Catalog Number Product Name Species Gene Passage ratio Mycoplasma testing Price
KO34421 TUBA1A Knockout cell line (HeLa) Human TUBA1A 1:3~1:6 Negative Online Inquiry
KO34422 TUBA1A Knockout cell line (HCT 116) Human TUBA1A 1:2~1:4 Negative Online Inquiry
KO34423 TUBA1A Knockout cell line (HEK293) Human TUBA1A 1:3~1:6 Negative Online Inquiry
KO34424 TUBA1A Knockout cell line (A549) Human TUBA1A 1:3~1:4 Negative Online Inquiry

Background

TUBA1A Gene Knockout Cell Lines represent a groundbreaking approach to studying the roles of the TUBA1A gene, which encodes the alpha-tubulin protein essential for microtubule dynamics and cytoskeletal organization. These cell lines are engineered using CRISPR-Cas9 technology to effectively disrupt the TUBA1A gene, leading to a loss of function in the encoded protein. This knockout model provides researchers with a powerful tool to investigate the biological consequences of TUBA1A deficiency, revealing insights into cellular processes such as mitosis, intracellular transport, and neuronal development.
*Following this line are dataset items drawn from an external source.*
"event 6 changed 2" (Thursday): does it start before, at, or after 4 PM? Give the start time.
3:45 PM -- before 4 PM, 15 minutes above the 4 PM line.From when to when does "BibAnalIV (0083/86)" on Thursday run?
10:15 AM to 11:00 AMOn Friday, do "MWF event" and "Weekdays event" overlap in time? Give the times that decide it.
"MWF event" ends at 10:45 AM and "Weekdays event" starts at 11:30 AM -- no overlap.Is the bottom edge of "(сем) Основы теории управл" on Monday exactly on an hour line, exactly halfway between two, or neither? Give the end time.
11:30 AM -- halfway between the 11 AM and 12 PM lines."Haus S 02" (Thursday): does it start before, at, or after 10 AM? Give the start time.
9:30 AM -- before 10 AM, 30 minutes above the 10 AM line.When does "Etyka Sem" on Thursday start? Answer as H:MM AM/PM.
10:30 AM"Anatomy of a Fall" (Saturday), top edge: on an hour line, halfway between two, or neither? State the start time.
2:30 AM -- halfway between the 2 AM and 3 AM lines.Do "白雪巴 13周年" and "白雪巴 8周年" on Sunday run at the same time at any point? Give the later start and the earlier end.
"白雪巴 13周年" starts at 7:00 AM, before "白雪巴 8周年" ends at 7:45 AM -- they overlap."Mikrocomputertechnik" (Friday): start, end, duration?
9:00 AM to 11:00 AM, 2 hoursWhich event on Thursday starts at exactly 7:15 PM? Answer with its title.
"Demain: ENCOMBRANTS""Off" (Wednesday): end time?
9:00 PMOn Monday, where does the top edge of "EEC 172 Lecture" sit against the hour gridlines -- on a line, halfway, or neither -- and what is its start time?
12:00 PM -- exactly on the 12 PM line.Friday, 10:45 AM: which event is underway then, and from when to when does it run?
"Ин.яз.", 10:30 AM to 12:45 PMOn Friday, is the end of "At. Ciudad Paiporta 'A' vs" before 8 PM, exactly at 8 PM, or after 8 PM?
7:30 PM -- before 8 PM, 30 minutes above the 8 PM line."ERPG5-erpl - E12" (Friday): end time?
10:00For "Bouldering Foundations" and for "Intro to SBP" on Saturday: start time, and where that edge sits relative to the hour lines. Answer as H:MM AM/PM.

The primary mechanism by which these cell lines operate involves the precise deletion of the TUBA1A gene, which significantly alters microtubule stability and functionality. By studying the resultant phenotypic changes, researchers can dissect the pathways linked to diseases where microtubule dysregulation plays a crucial role, such as neurodegenerative disorders and cancer. In clinical settings, these knockout cell lines offer a platform for potential therapeutic drug testing, allowing for the screening of compounds that may restore microtubule function or mitigate the effects of TUBA1A loss.

Compared to traditional methods like RNA interference, TUBA1A Gene Knockout Cell Lines provide more reliable and permanent modifications of gene expression, ensuring reproducibility in experimental outcomes. Additionally, the specificity of CRISPR-Cas9 enables targeted gene manipulation, minimizing off-target effects that can complicate data interpretation.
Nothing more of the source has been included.